Elizabeth, about whom Lizzie Belle Quimby writes with an obvious sense of personal understanding, was the child of cold parents. Her mother was content to sit in a corner of the living room and knit, rarely speaking, while her father communicated only with a “helper” named Margaret who verbally abused her mother and slept with her father. The child knew something was wrong; she even went to a lawyer and begged him to have Margaret thrown out of their house. Later, Elizabeth sought solace in religion and in her own children, three of them products of an early and unsuccessful marriage. Then she met Grant, a married man who courted her shamelessly. Once they were together, a long pattern of shocking cruelty began—sexual attacks, humiliation, and physical violence against Elizabeth and her children. With no money or resources, cut off from her family, she could only suffer and obey. Eventually, Elizabeth finds the courage to escape her abusive husband and seeks help through therapy.

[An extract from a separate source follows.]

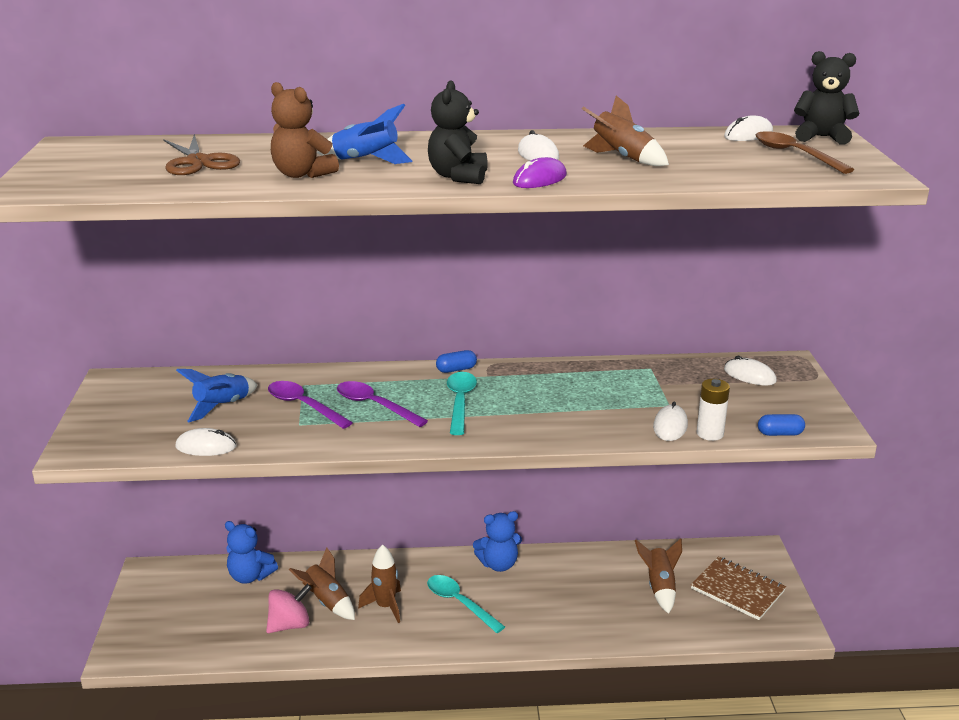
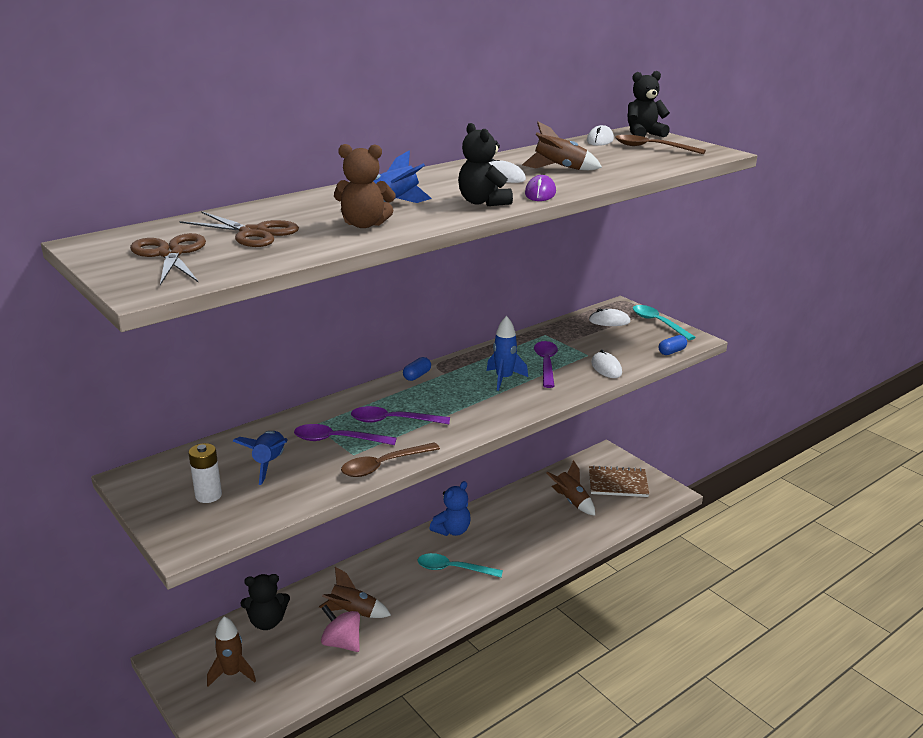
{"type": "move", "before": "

This straightforward, simply constructed story gives the impression of a thinly veiled autobiographical tale, at times seeming stranger than fiction, as truth often does. From the beginning, the reader is caught up in the trials and misfortunes of an unloved child naively struggling to get by in a chaotic and unhealthy environment. Elizabeth’s shame and guilt are burdens many abuse victims share, and her search for peace and self forgiveness will be familiar to them. My Leaning Post drifts slightly off point in the final chapters, limiting the reader’s ability to identify with the central character. The earlier, focused account of abuse, escape, realization, and recovery is far more powerful and meaningful to the reader than the description of Elizabeth’s later life (love affairs, two more marriages, her interactions with her children).
However, there are readers who will find this book helpful, perhaps seeing themselves in Elizabeth’s story. That she doesn’t lose her faith in God and goodness, despite her many hardships, may also inspire her audience.